JOB: In the items below, locate every line containing the string "this" and copy each such line in full. Case counts, so match only that capitalization.

Data entries:
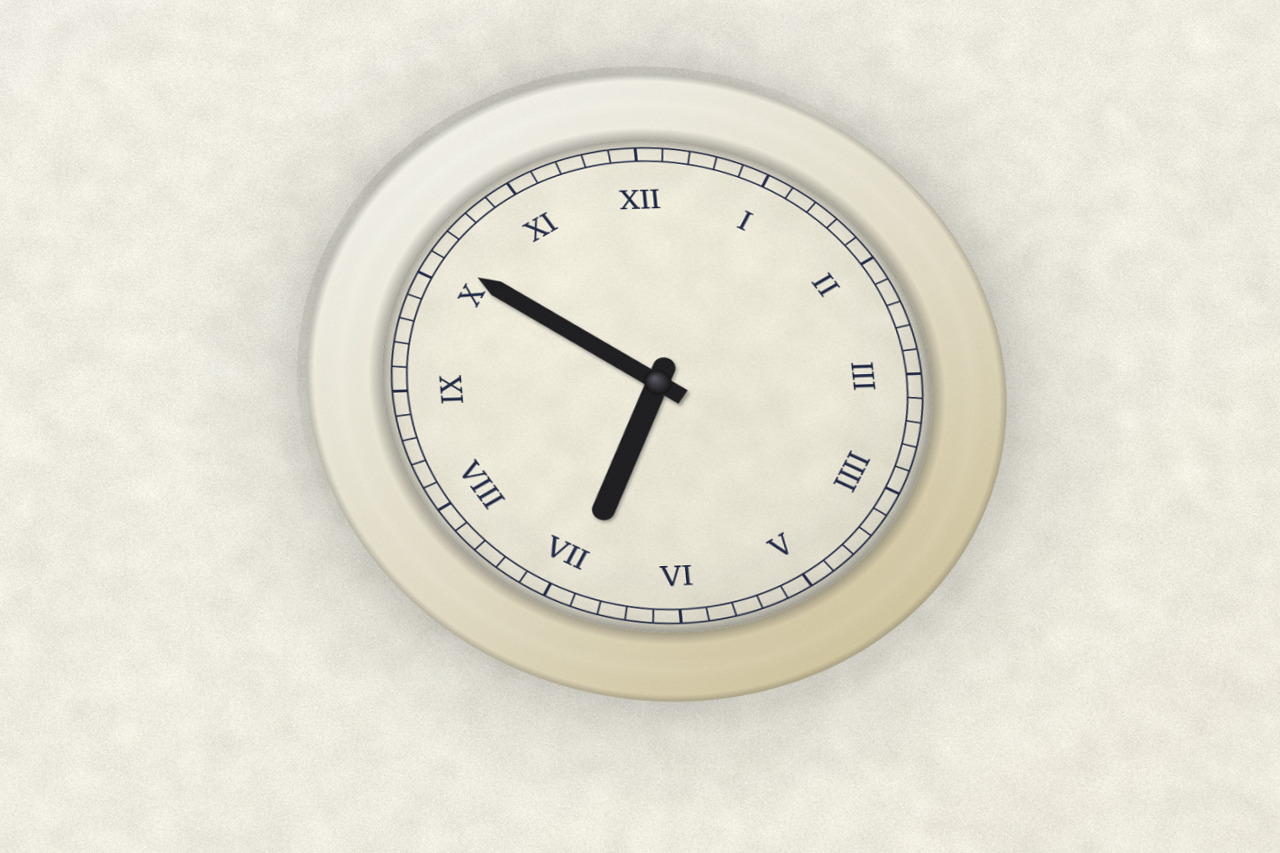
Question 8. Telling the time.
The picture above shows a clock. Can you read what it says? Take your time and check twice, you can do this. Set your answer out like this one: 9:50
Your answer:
6:51
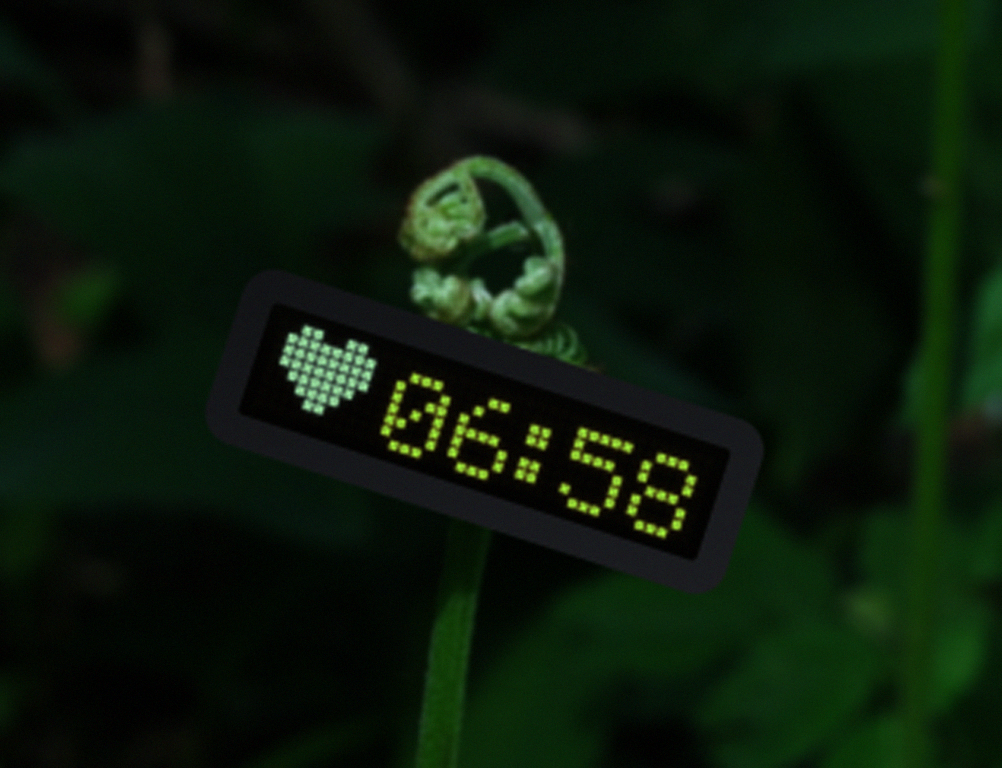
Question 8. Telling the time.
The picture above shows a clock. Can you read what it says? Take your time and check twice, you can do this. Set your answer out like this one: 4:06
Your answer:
6:58
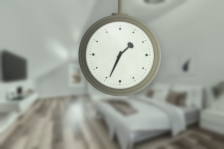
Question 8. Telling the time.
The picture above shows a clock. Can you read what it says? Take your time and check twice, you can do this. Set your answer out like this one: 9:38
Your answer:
1:34
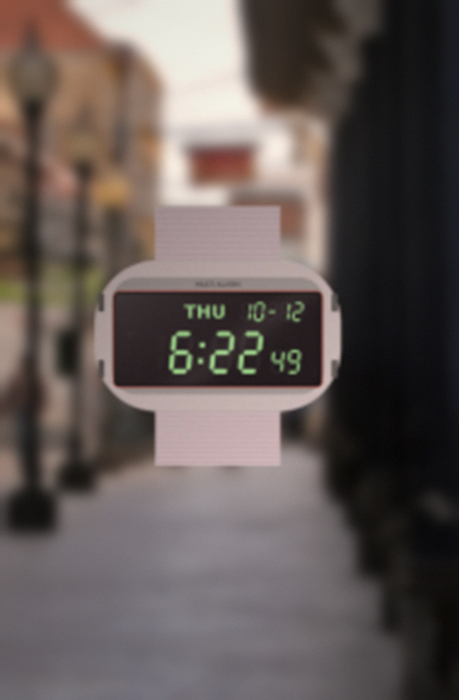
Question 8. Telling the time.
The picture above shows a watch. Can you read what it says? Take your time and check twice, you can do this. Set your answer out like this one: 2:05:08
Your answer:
6:22:49
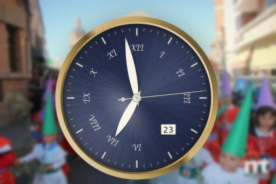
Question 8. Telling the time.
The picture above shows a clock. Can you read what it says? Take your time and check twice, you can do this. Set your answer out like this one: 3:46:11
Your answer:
6:58:14
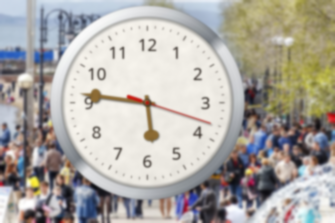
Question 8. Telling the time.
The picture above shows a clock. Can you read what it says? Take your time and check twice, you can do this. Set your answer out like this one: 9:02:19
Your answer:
5:46:18
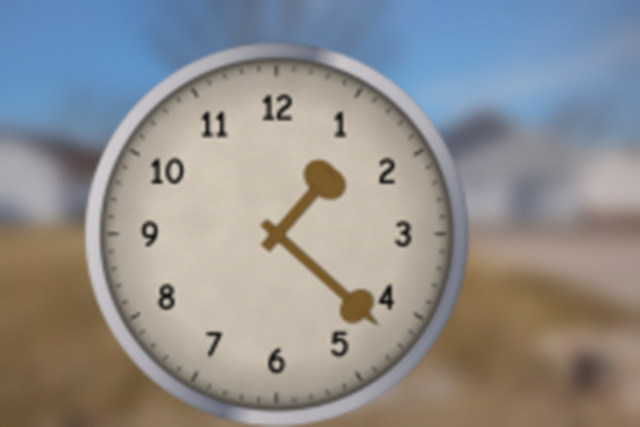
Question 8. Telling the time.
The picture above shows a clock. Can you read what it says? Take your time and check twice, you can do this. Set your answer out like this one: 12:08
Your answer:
1:22
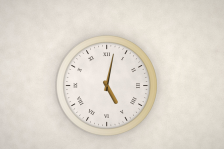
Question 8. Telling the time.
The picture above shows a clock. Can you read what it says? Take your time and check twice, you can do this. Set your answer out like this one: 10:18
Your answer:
5:02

ANSWER BELOW:
The picture above shows a clock. Can you read what it says? Take your time and check twice, you can do this. Set your answer out like this one: 9:50
The picture above shows a clock. Can you read what it says? Take your time and check twice, you can do this. Set your answer out like this one: 4:06
The picture above shows a clock. Can you read what it says? Take your time and check twice, you can do this. Set your answer out like this one: 9:38
The picture above shows a watch. Can you read what it says? Take your time and check twice, you can do this. Set your answer out like this one: 2:05:08
The picture above shows a clock. Can you read what it says? Take your time and check twice, you can do this. Set your answer out like this one: 3:46:11
The picture above shows a clock. Can you read what it says? Take your time and check twice, you can do this. Set your answer out like this one: 9:02:19
The picture above shows a clock. Can you read what it says? Take your time and check twice, you can do this. Set your answer out like this one: 12:08
The picture above shows a clock. Can you read what it says? Take your time and check twice, you can do this. Set your answer out like this one: 10:18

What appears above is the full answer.